Breakfast

By Chloe Mills

November 25th 2020

CM
Gurls Talk

for Frank, Kate and Donna Marchesi you do not know what it is I am feeling and that is fair ​for it changes so freely I watch a man who is more like my dad than my own sit in a blue hospital chair his lungs have changed filled with fluid and his wife kisses his forehead and all the fear ​of feeling trapped in that house on tulip street comes flooding back, but tulips signify love and when I think of them as a flower not red brick and fence, I hear my grandad singing, I hear him sing if you were the only girl in the world ​and I see the magpies and charred bark of the bat eaten mango tree from his backyard ​I remember laying underneath ant bite stung back staring at decayed yellow globes and I don’t feel scared anymore ​I’ve watched death linger so many times now and I want you to know I do not think it’s beautiful.

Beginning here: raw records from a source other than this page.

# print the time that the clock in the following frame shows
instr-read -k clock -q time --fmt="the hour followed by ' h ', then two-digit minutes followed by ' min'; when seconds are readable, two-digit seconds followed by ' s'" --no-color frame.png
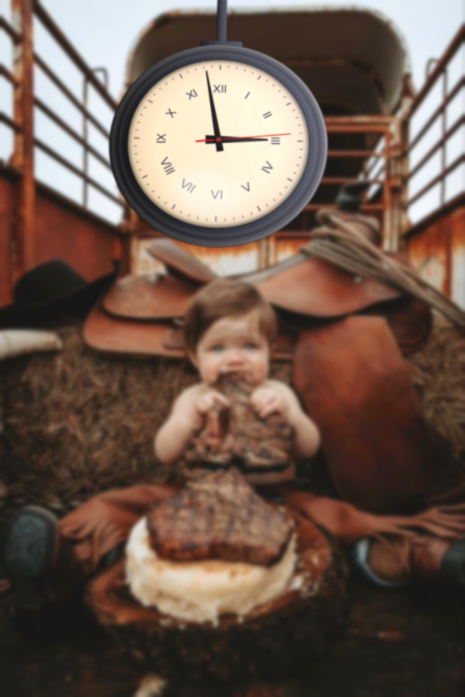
2 h 58 min 14 s
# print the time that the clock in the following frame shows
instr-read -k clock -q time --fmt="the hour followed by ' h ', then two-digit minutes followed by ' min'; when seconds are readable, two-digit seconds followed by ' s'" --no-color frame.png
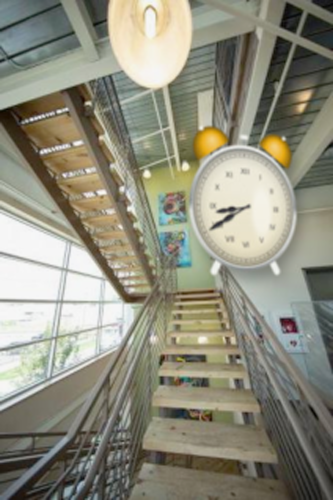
8 h 40 min
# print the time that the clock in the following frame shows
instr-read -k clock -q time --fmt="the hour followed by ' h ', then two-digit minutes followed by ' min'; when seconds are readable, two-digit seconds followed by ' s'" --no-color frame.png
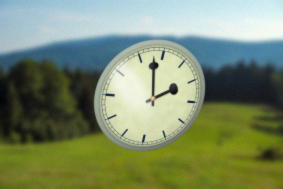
1 h 58 min
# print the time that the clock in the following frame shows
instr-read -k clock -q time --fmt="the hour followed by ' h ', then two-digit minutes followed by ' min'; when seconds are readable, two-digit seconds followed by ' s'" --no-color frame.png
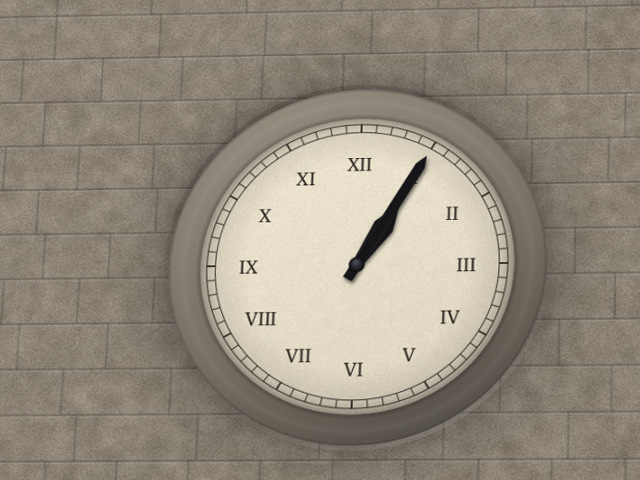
1 h 05 min
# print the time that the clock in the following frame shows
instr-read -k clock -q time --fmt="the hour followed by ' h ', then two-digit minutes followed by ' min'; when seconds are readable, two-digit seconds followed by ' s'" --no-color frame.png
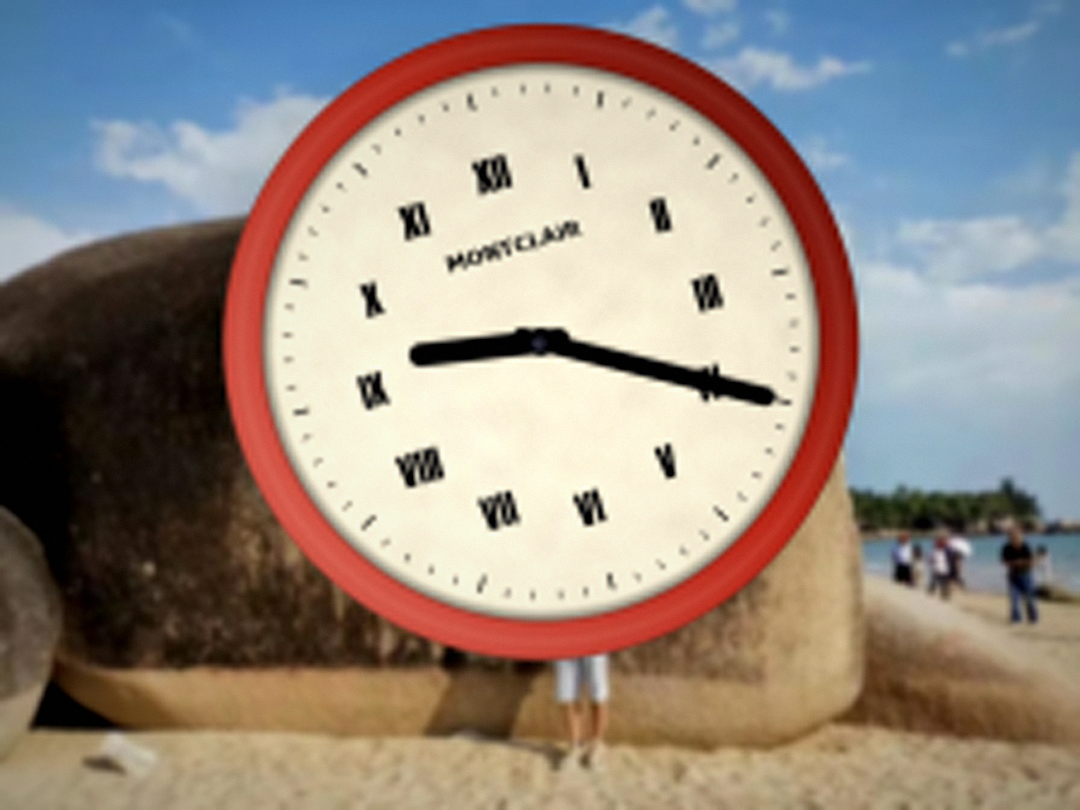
9 h 20 min
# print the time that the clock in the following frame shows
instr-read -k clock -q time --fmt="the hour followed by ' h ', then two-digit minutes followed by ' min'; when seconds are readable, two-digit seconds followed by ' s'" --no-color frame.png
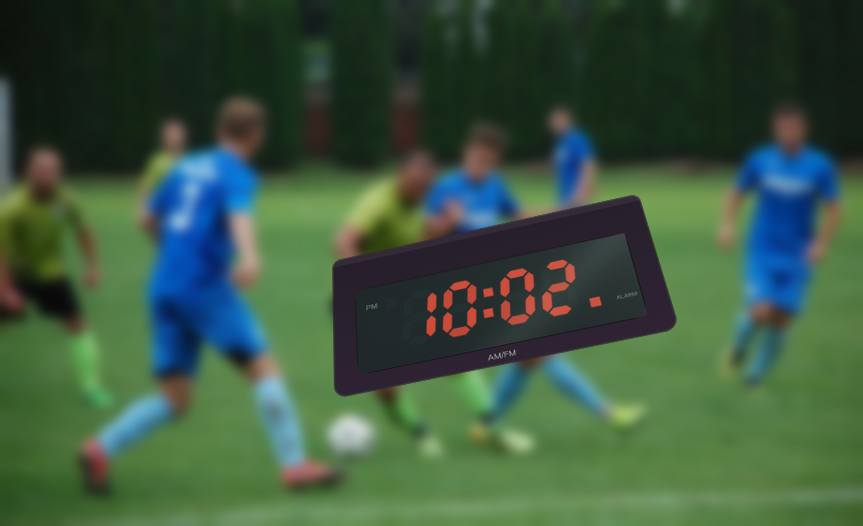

It’s the colour of beige walls and tastes like bad sachets of black coffee​it its shapes of fingernails and flaked skin and breathing tubes inserted in nostrils it’s the forgetfulness of my name but not my face and death doesn’t ever remember that your favourite meal of the day is breakfast​ I hear my grandad sing when I think of love and I watch the man who is more like a dad than my own sleep, his chest weighed down from invasive mass his wife touches his cheek rubs his foot and I think of that house ​on tulip street and instead of seeing the prison guard, I see the height chart etching the growth of my sons in the kitchen ​and the watermelon vine outback climbing the bricks, pulsing so alive, ​just as the man whose more like a dad than my own goes to speak his wife pulls out a packet of biscuits ​before his lips even part, feeds him silent. death will not remember that your favourite ​meal of the day is breakfast but watching them, now you know, that if your life bares you one luck it will be finding someone like she is, to him, and you will not have to ask because it’ll be there, on a table in a house that feels like laying under that mango tree, porridge, with a side of fried eggs.